Como Karoline, Vic Carmen Sonne da una interpretación verosímil, sutil, que a través de contorciones faciales logra expresar mucho dolor y arrepentimiento. Como personaje, Karoline no es perfecta, o siquiera bondadosa —por un lado, no llega a ser tan monstruosa como Dagmar, claramente, pero por otro lado, se nota que es una aprovechadora; alguien que haría cualquier cosa para salir de la miseria en la que se encuentra. Es esa dualidad lo que la convierte en una protagonista fascinante; imperfecta, pero que da mucha pena. Y como Dagmar, Trine Dyrholm logra humanizar a esta asesina serial de bebés hasta cierto punto. El filme nunca intenta justificar sus actos a través de flashbacks o ridículas explicaciones psicoanalíticas, por lo que Dyrholm trabaja únicamente con el presente. Por ende, la convierte en una figura misteriosa, críptica, que intenta explicar sus acciones diciendo que le está haciendo un favor a las madres que tan fácilmente descartan a sus bebés.
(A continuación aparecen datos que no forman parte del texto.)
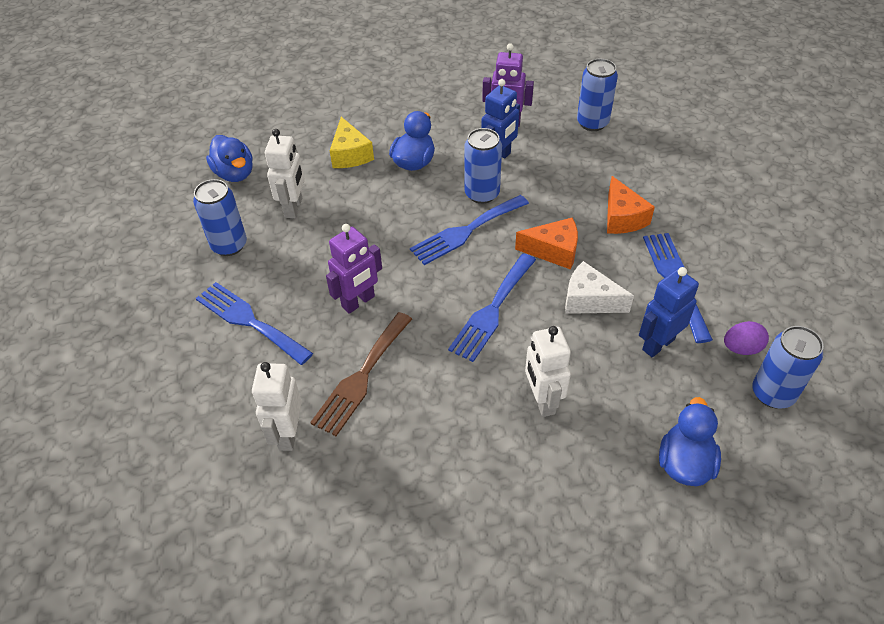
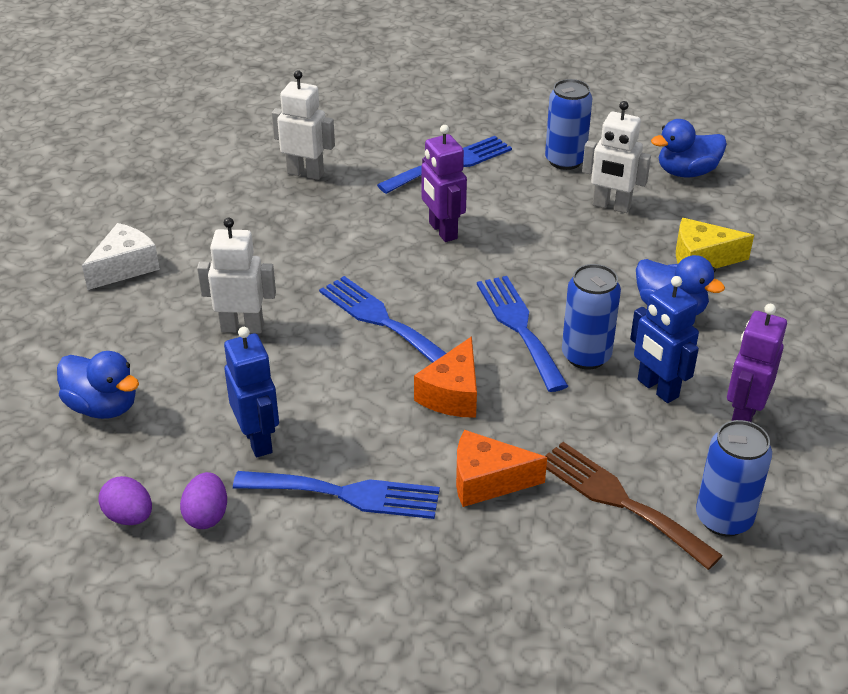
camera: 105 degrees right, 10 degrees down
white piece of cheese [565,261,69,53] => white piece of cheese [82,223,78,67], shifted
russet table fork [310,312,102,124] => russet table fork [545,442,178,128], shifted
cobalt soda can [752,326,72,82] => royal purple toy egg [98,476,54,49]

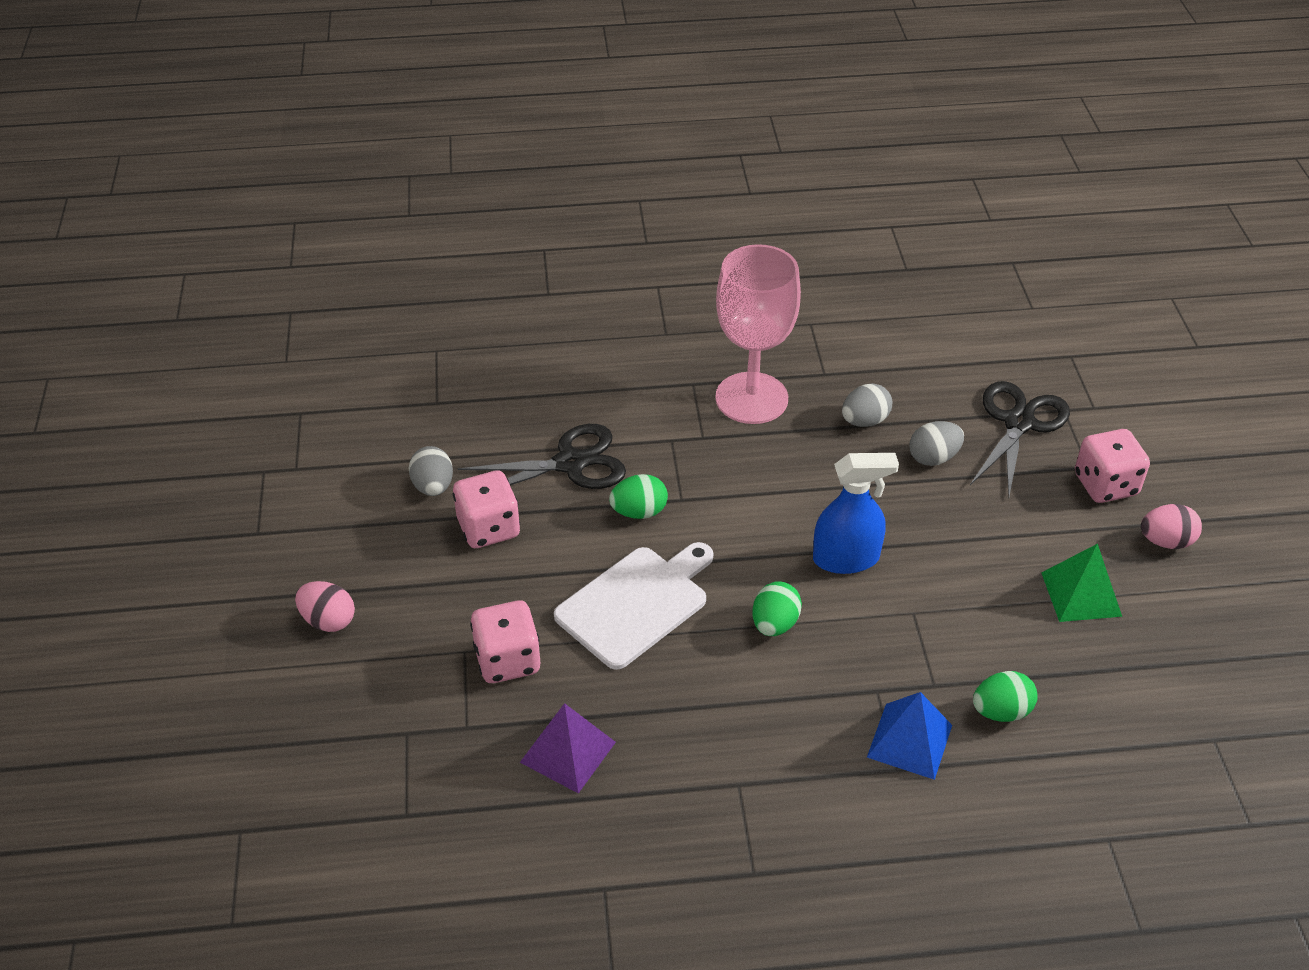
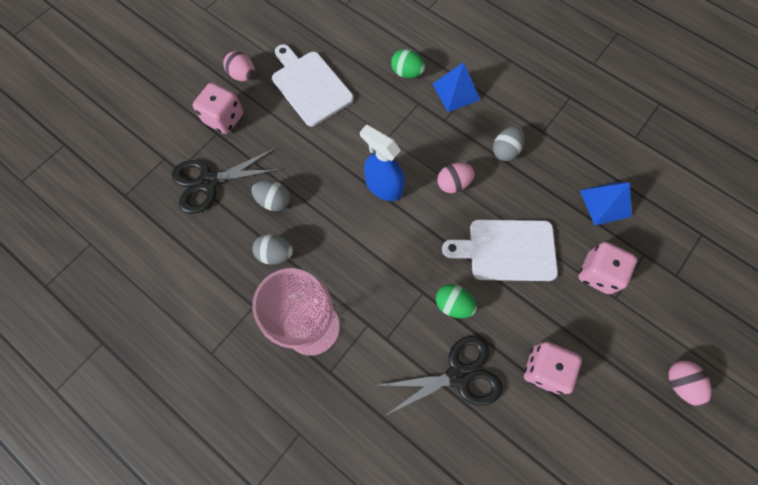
camera: 135 degrees left, 25 degrees up
ebony pair of scissors [457,424,169,65] => ebony pair of scissors [375,336,128,79], 135 degrees clockwise
gray toy egg [408,446,45,50] => gray toy egg [493,126,31,35], shifted
leaf-green pyramid shape [1042,544,80,78] => white bread board [272,44,82,83]
leaf-green toy egg [752,581,50,55] => pink toy egg [437,163,38,30]
royal purple pyramid shape [520,703,96,90] => cobalt pyramid shape [580,182,52,44]

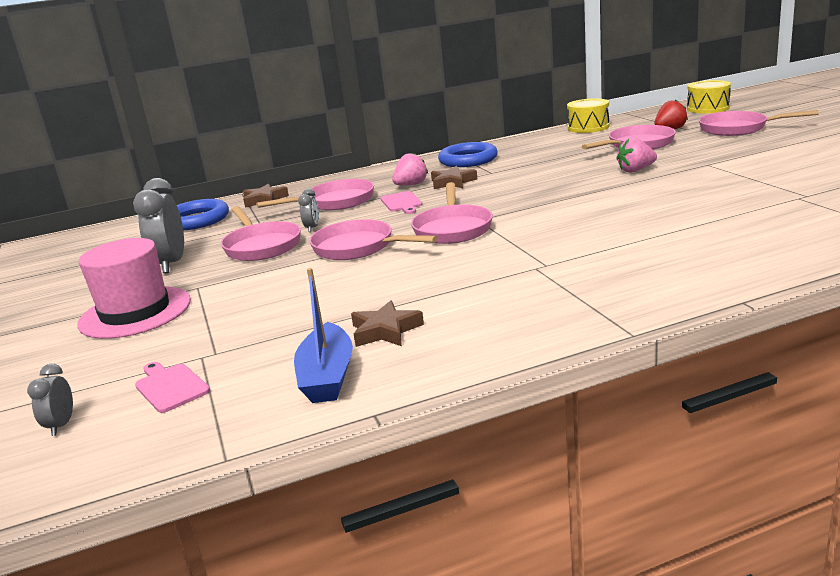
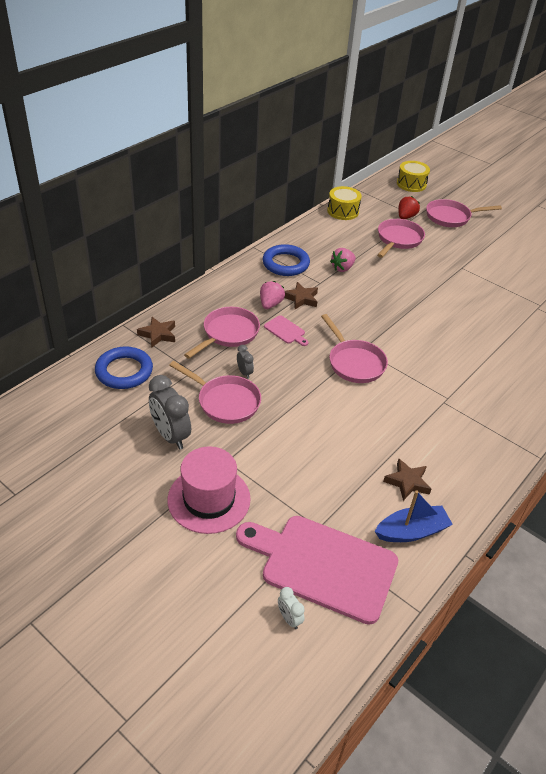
camera: 35 degrees left, 20 degrees up
pink berry [616,138,41,35] => pink berry [330,248,26,24], shifted
pink skillet [309,219,129,41] => nothing
cobalt toy boat [294,268,59,135] => cobalt toy boat [375,490,78,52], 75 degrees counterclockwise
pink bread board [135,362,75,51] => pink bread board [236,516,162,109], x2.43
gray alarm clock [27,364,46,72] => white alarm clock [278,587,27,42]

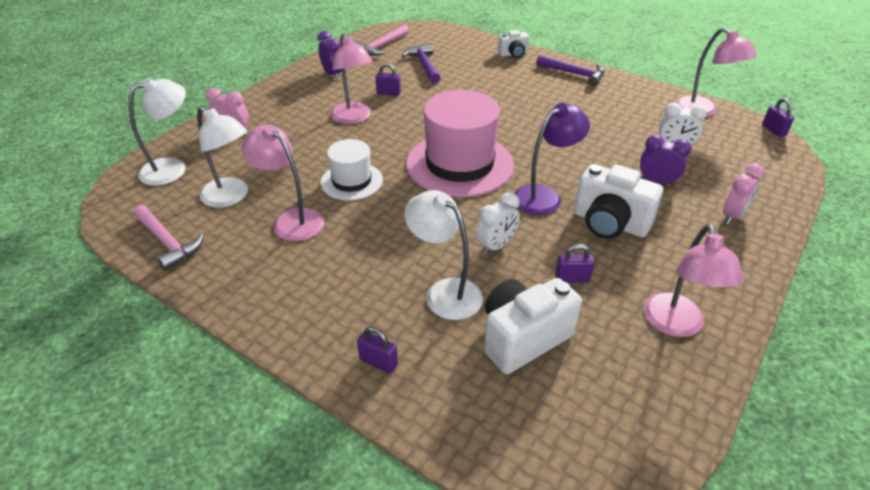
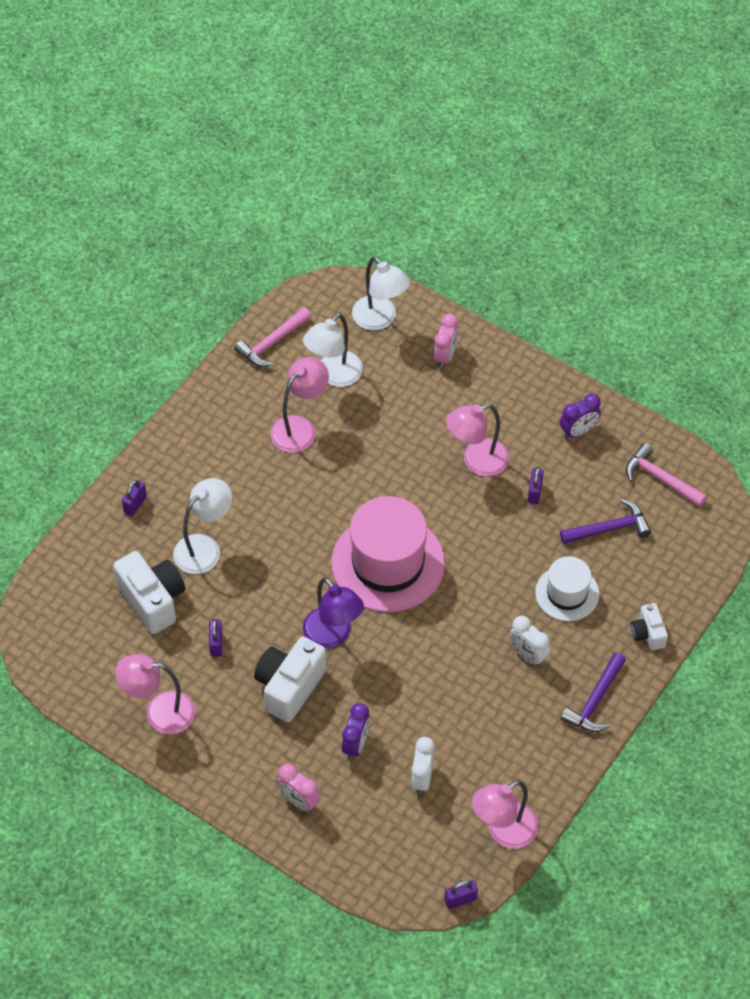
camera: 90 degrees right, 15 degrees up
white tall hat [321,139,62,61] => white tall hat [535,556,64,65], shifted
white alarm clock [476,192,44,63] => white alarm clock [509,616,41,50], shifted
La chica de la aguja es de las experiencias más incómodas que haya tenido en el cine en un buen tiempo. Más terrorífica que cualquier película de horror comercial, lo que hace el filme es desarrollar pavor y tensión a través de situaciones que sabemos pasaban a cada rato en las sociedades occidentales de principios del siglo veinte, y que quizás podrían seguir pasando, aunque con menos frecuencia, hoy en día. Exquisitamente fotografiada y cruenta como ella sola, La chica de la aguja no es una película que le recomendaría a cualquiera, especialmente por lo miserabilista que se puede sentir por momentos (pero felizmente no todo el tiempo). Sin embargo, creo que sí es una historia que debió ser narrada, y que además, debió ser narrada de esta forma. Véanla una vez —eso será suficiente para que muchas de sus imágenes más potentes se queden grabadas en sus cabezas.